HiLo microscopy
In a standard optical imaging system, an object is illuminated by a source (lamp, laser, diodes, etc.) and the resulting object signal (reflectance, fluorescence, etc.) is imaged onto a detector array (CCD camera, CMOS camera, etc.). In most cases, the illumination is uniform. An image acquired in such a manner possesses both in-focus and out-of-focus contributions. We have developed a technique, called HiLo microscopy, to reject the out-of-focus contributions.
To begin, HiLo involves acquiring a standard image with uniform illumination. As noted above, such an image contains both in-focus and out-of-focus content. By definition, out-of-focus content is blurred, and hence contains only low spatial frequency components. To reject such out-of-focus content, it suffices therefore to apply a simple high-pass filter to the image, thereby selecting only high spatial frequency components and rejecting low frequency components. Such high frequency components are thus inherently in focus. We have therefore achieved half of our goal. That is, we have extracted the high-frequency in-focus content of our standard image. The remaining task is to extract the low-frequency in-focus content.
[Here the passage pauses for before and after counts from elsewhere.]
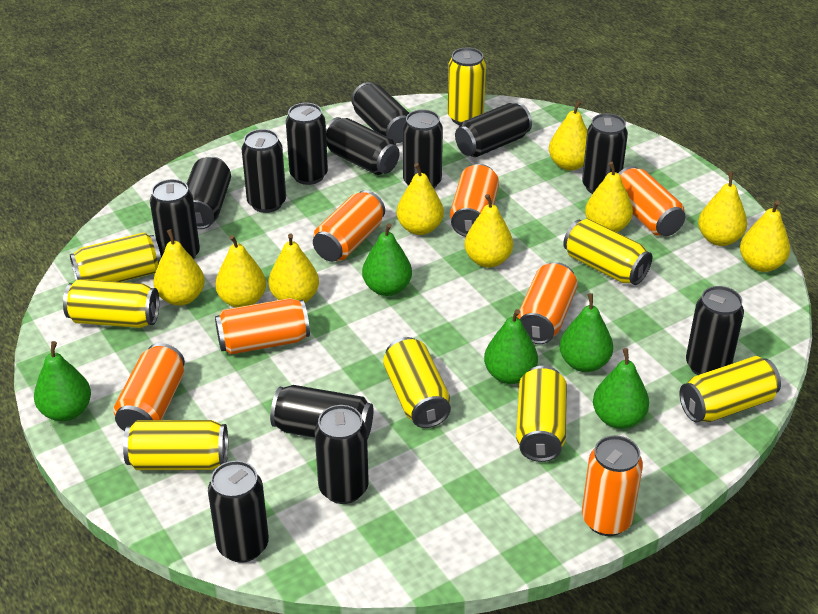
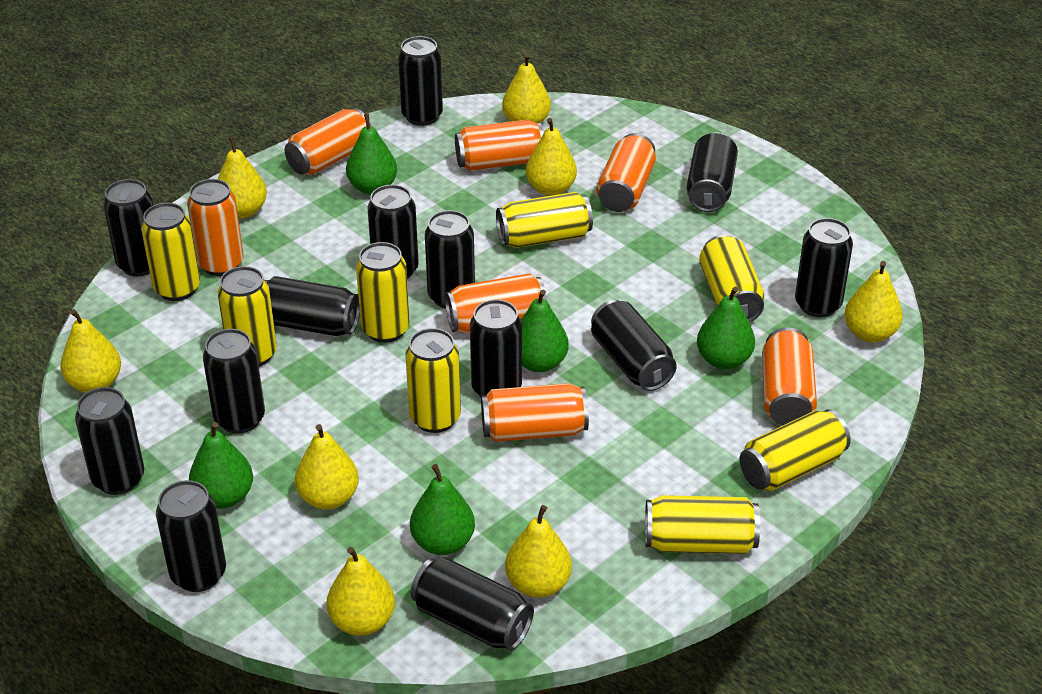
yellow pear: 9 -> 8

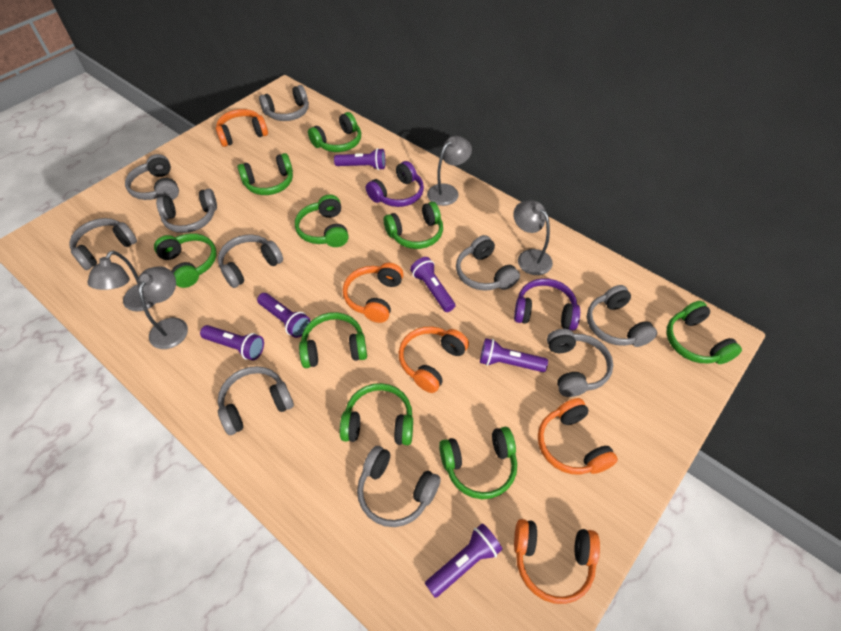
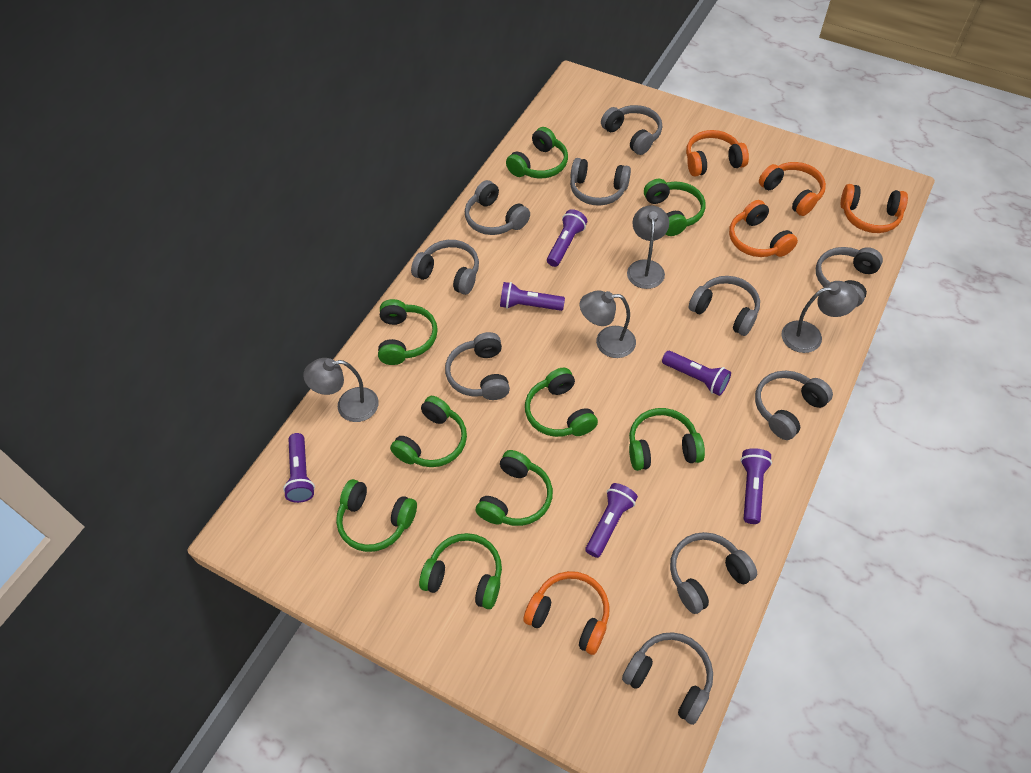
purple headphones: 2 -> 0

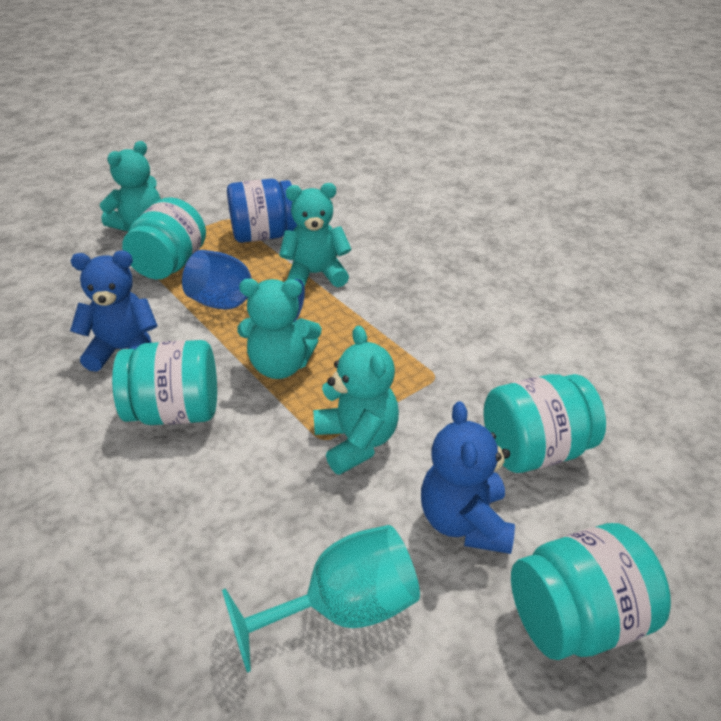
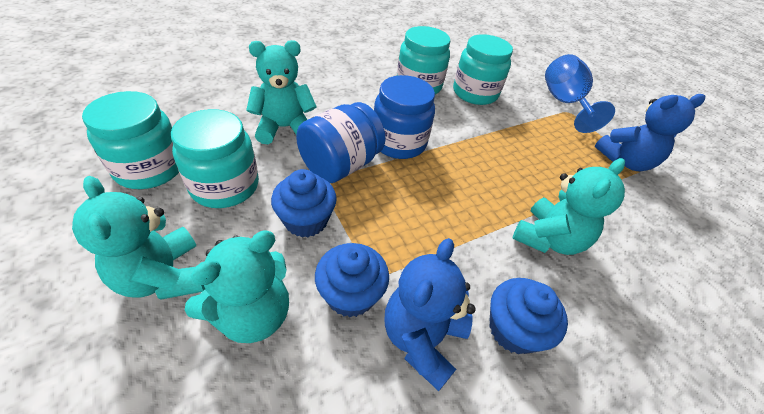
blue cupcake: 0 -> 3
blue jar: 1 -> 2
turquoise goblet: 1 -> 0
To achieve the remaining task, we acquire a second image of our object, this time using “structured” illumination rather than uniform illumination. By structured illumination, we mean any illumination pattern that imparts spatial variations to the object signal that can be recorded by the detector array. For example, the structured illumination may be a spatially varying intensity distribution such as produced by laser speckle, fringes, a grid pattern, a checkerboard pattern, etc. Our second image is thus spatially modulated by this illumination structure. Importantly, the contrast of the imaged modulation becomes vanishingly small for object signals that arise from out of focus. That is, a measure of the local contrast of the imaged modulation provides of measure of the degree to which the object is in focus, or contains in-focus contributions. Several techniques may be used to measure the local modulation contrast (e.g. by performing local variance measurements (1), single sideband demodulation (2), double sideband demodulation, etc.). In general, these are coarse grained, meaning they provide local modulation contrast measurements with only low resolution. That is, they enable an extraction of only the low-frequency in-focus content of our image. However, by proper adjustment of the low-pass filtering provided by such coarse-grained contrast measurements, the low-frequency in-focus content derived from the structured illumination image can be made to exactly complement the high-frequency in-focus content derived from the uniform illumination image (described above). A seamless fusion of the both the high and low frequency image contents then leads to a full resolution in-focus image that contains all frequency contents within the frequency bandwidth of the imaging system.
- S. Zheng, M. Koyama, J. Mertz, “Multiplane HiLo microscopy with speckle illumination and non-local means denoising”, J. Biomed. Opt. 28, 116502 (2023).